WORK REQUIRED - Extract the lines of the records word for word, starting at the first line and ending at the line that contains "Provides crisis intervention". Include both of those lines.

■ ■ ■

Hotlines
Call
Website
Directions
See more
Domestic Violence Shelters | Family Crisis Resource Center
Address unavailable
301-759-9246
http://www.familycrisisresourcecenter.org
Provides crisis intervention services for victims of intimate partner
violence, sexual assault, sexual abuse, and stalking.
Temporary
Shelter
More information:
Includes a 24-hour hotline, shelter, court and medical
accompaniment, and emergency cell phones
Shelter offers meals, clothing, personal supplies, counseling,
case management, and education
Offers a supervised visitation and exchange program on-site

■ ■ ■

SOLUTION -
Hotlines
Call
Website
Directions
See more
Domestic Violence Shelters | Family Crisis Resource Center
Address unavailable
301-759-9246
http://www.familycrisisresourcecenter.org
Provides crisis intervention services for victims of intimate partner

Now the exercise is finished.